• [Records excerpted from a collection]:
- - -

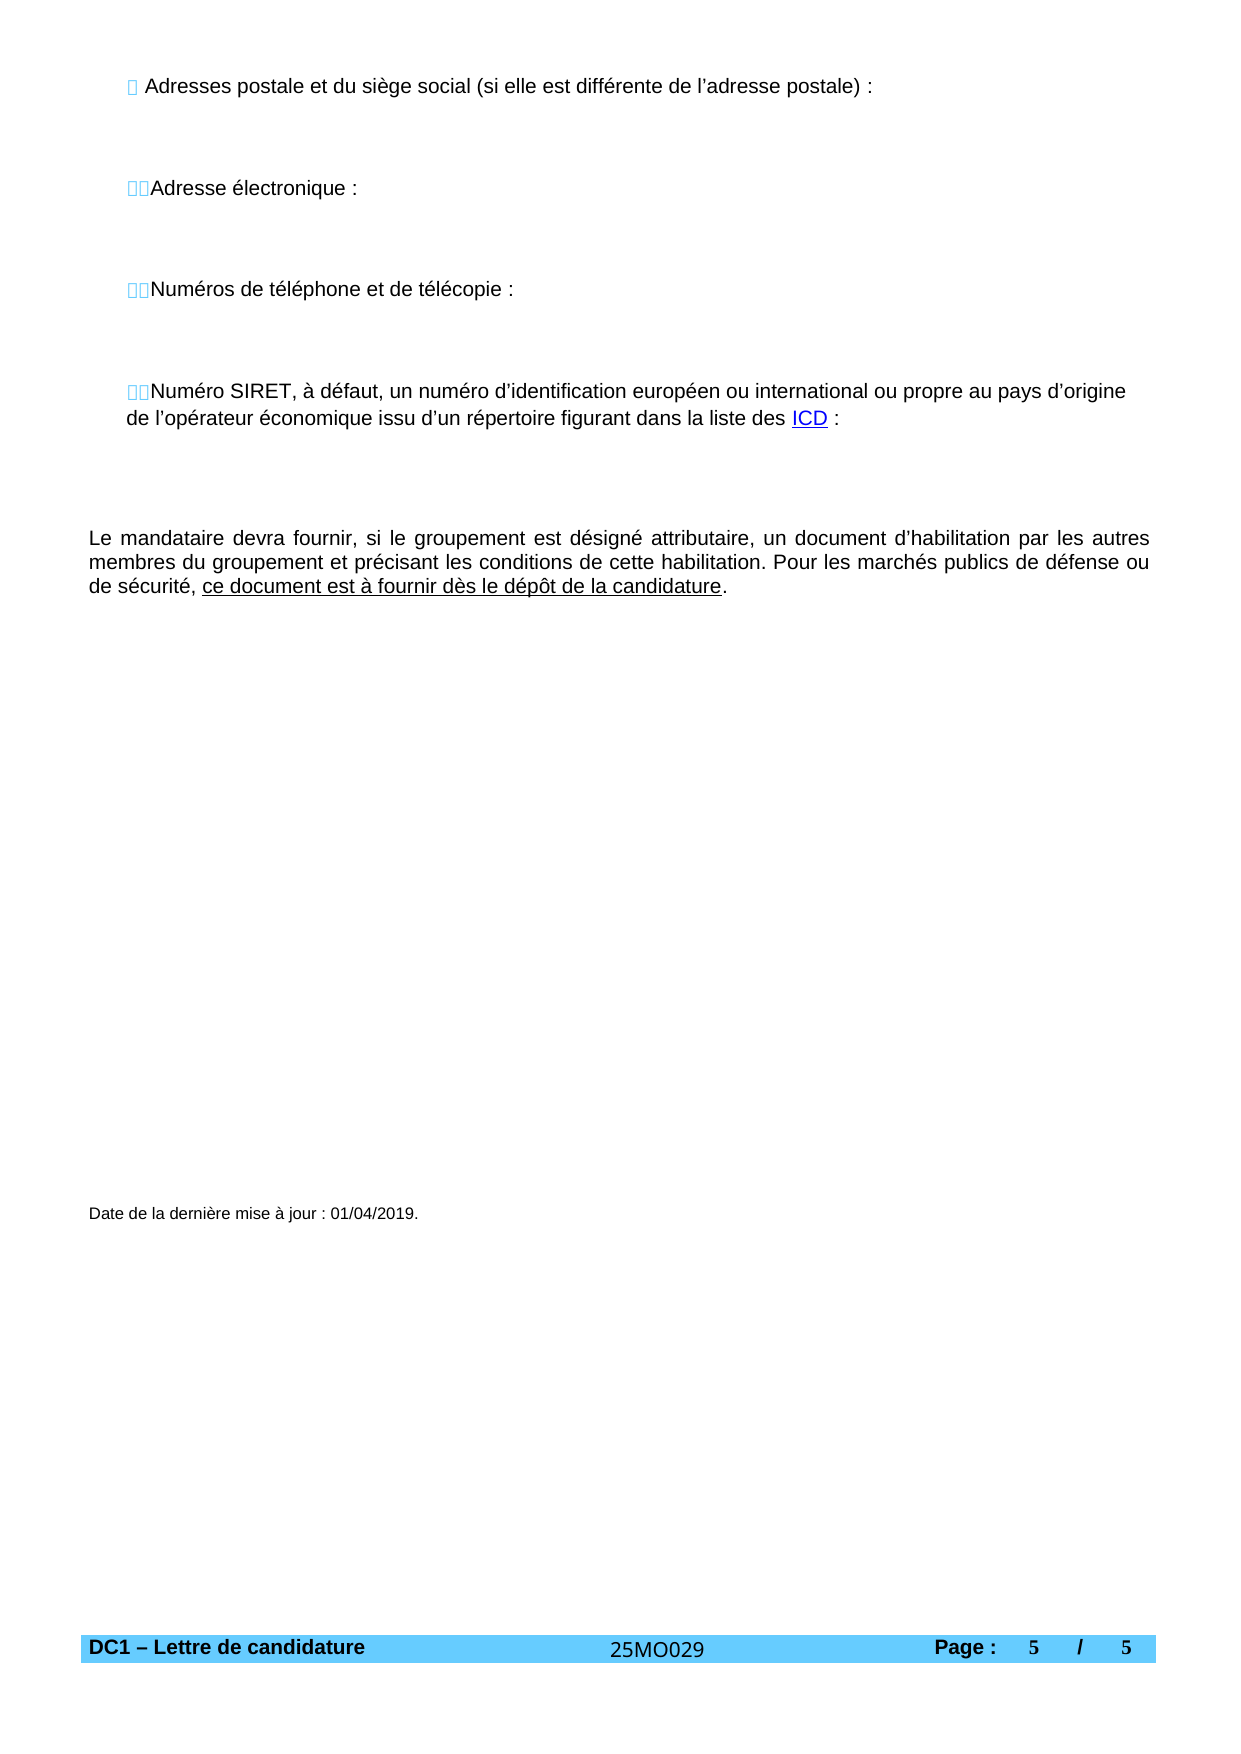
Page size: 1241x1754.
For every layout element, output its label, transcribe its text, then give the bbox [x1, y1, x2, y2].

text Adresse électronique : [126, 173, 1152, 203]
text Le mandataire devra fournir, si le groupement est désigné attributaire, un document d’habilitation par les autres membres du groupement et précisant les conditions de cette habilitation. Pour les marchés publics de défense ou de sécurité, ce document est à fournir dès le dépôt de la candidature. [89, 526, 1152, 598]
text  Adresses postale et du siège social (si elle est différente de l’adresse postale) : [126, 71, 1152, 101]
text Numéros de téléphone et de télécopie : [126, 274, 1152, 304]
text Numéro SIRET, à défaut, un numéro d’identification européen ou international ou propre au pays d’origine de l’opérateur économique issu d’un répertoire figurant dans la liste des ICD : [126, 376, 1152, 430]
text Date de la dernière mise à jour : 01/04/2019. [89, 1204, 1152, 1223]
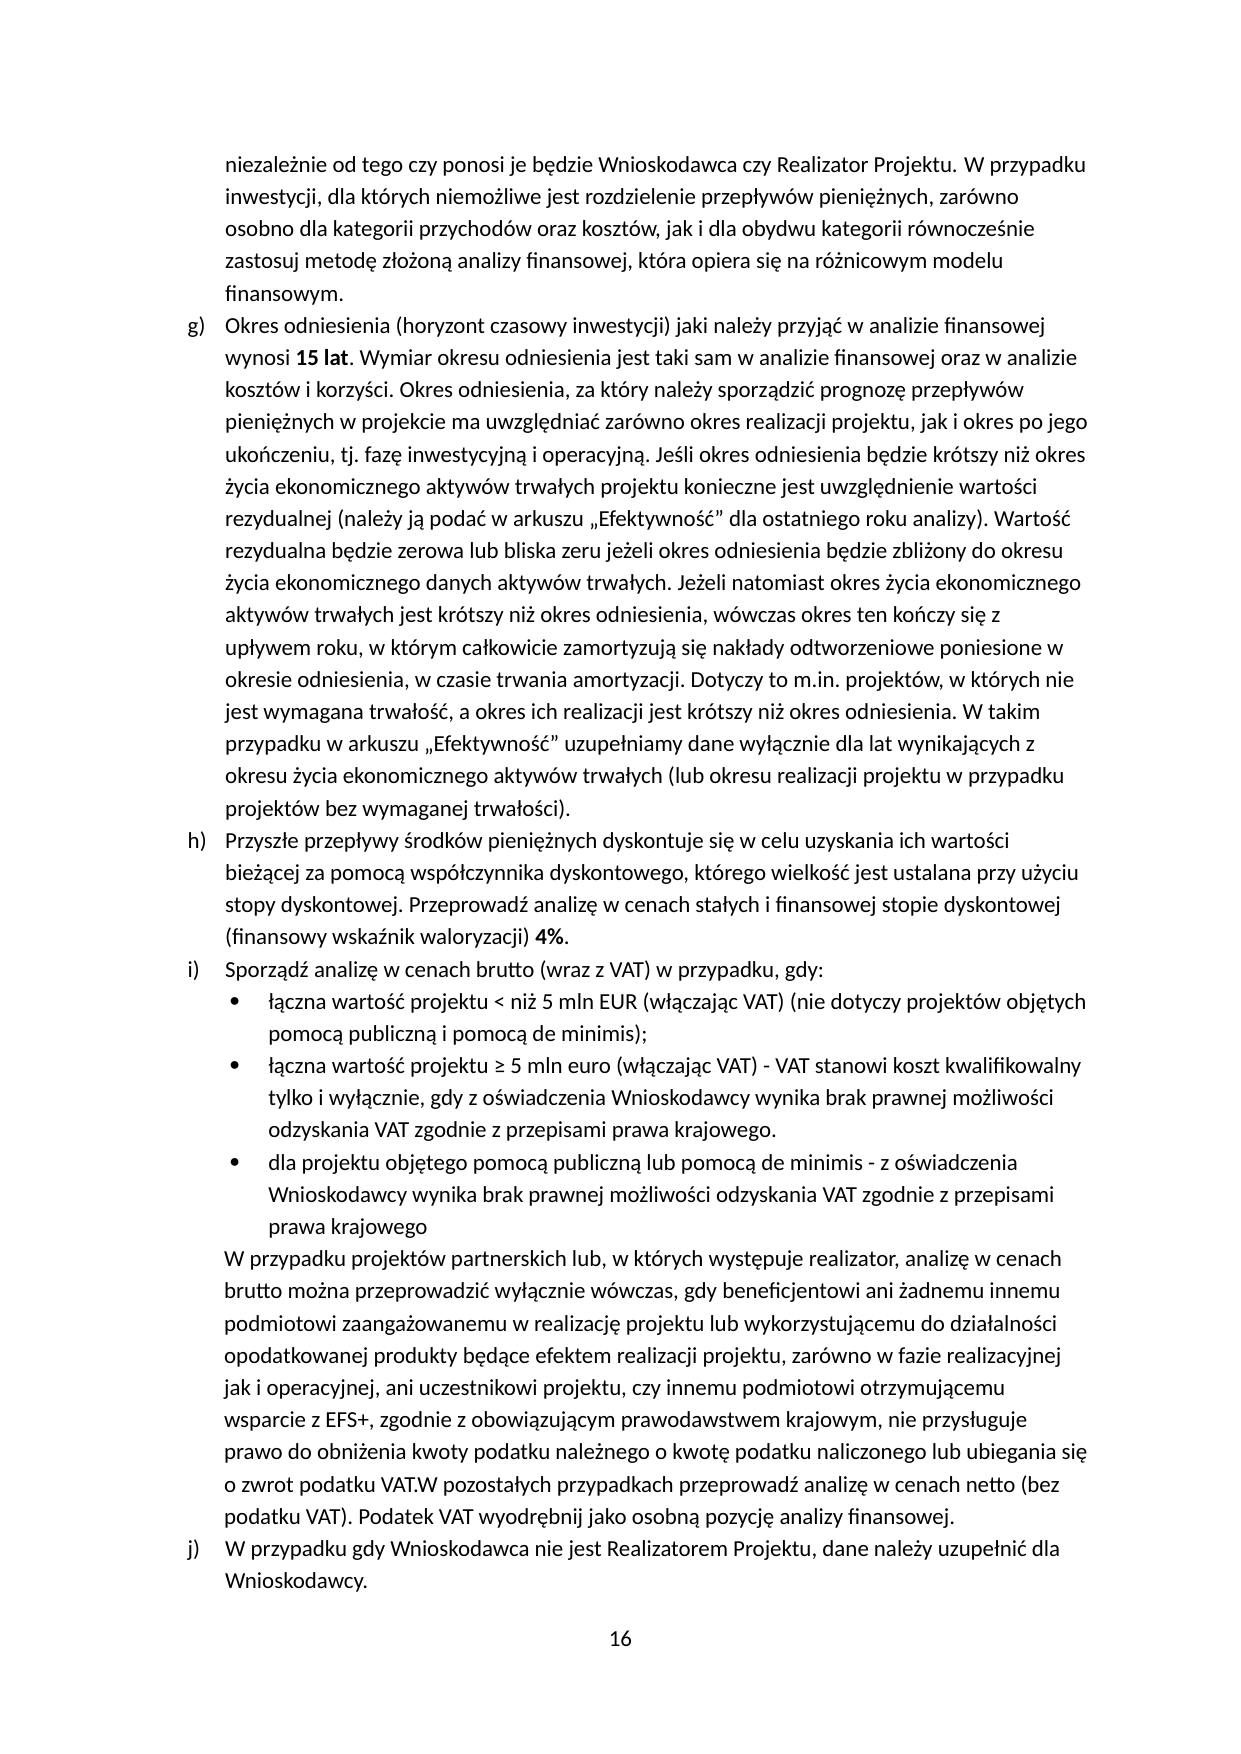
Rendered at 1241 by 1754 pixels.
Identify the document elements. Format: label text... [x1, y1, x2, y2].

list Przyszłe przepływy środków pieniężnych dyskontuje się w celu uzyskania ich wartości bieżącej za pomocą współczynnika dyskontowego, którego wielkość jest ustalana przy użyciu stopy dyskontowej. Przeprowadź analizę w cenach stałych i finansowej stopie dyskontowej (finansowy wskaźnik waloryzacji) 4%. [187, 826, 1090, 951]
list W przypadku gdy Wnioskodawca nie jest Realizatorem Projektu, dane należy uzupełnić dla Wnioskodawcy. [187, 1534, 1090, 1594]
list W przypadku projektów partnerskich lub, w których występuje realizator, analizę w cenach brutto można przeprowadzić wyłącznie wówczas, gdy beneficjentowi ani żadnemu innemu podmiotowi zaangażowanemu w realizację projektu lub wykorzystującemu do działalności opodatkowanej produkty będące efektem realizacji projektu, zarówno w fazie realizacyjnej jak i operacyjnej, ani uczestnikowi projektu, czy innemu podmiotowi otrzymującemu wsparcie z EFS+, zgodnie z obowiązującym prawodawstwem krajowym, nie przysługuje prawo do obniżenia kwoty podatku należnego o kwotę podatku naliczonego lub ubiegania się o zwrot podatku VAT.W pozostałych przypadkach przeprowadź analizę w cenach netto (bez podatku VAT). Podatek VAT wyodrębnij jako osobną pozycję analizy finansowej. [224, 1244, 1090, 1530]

- - -

The entries above are to be printed again word for word, with every picture removed.

Page size: 1241x1754.
For every layout element, output its label, transcribe its text, then give the bbox [x1, y1, x2, y2].

text Adresse électronique : [126, 173, 1152, 203]
text Le mandataire devra fournir, si le groupement est désigné attributaire, un document d’habilitation par les autres membres du groupement et précisant les conditions de cette habilitation. Pour les marchés publics de défense ou de sécurité, ce document est à fournir dès le dépôt de la candidature. [89, 526, 1152, 598]
text  Adresses postale et du siège social (si elle est différente de l’adresse postale) : [126, 71, 1152, 101]
text Numéros de téléphone et de télécopie : [126, 274, 1152, 304]
text Numéro SIRET, à défaut, un numéro d’identification européen ou international ou propre au pays d’origine de l’opérateur économique issu d’un répertoire figurant dans la liste des ICD : [126, 376, 1152, 430]
text Date de la dernière mise à jour : 01/04/2019. [89, 1204, 1152, 1223]
Rendered at 1241 by 1754 pixels.
Identify the document elements. Format: label text... [x1, y1, x2, y2].

list Przyszłe przepływy środków pieniężnych dyskontuje się w celu uzyskania ich wartości bieżącej za pomocą współczynnika dyskontowego, którego wielkość jest ustalana przy użyciu stopy dyskontowej. Przeprowadź analizę w cenach stałych i finansowej stopie dyskontowej (finansowy wskaźnik waloryzacji) 4%. [187, 826, 1090, 951]
list W przypadku gdy Wnioskodawca nie jest Realizatorem Projektu, dane należy uzupełnić dla Wnioskodawcy. [187, 1534, 1090, 1594]
list W przypadku projektów partnerskich lub, w których występuje realizator, analizę w cenach brutto można przeprowadzić wyłącznie wówczas, gdy beneficjentowi ani żadnemu innemu podmiotowi zaangażowanemu w realizację projektu lub wykorzystującemu do działalności opodatkowanej produkty będące efektem realizacji projektu, zarówno w fazie realizacyjnej jak i operacyjnej, ani uczestnikowi projektu, czy innemu podmiotowi otrzymującemu wsparcie z EFS+, zgodnie z obowiązującym prawodawstwem krajowym, nie przysługuje prawo do obniżenia kwoty podatku należnego o kwotę podatku naliczonego lub ubiegania się o zwrot podatku VAT.W pozostałych przypadkach przeprowadź analizę w cenach netto (bez podatku VAT). Podatek VAT wyodrębnij jako osobną pozycję analizy finansowej. [224, 1244, 1090, 1530]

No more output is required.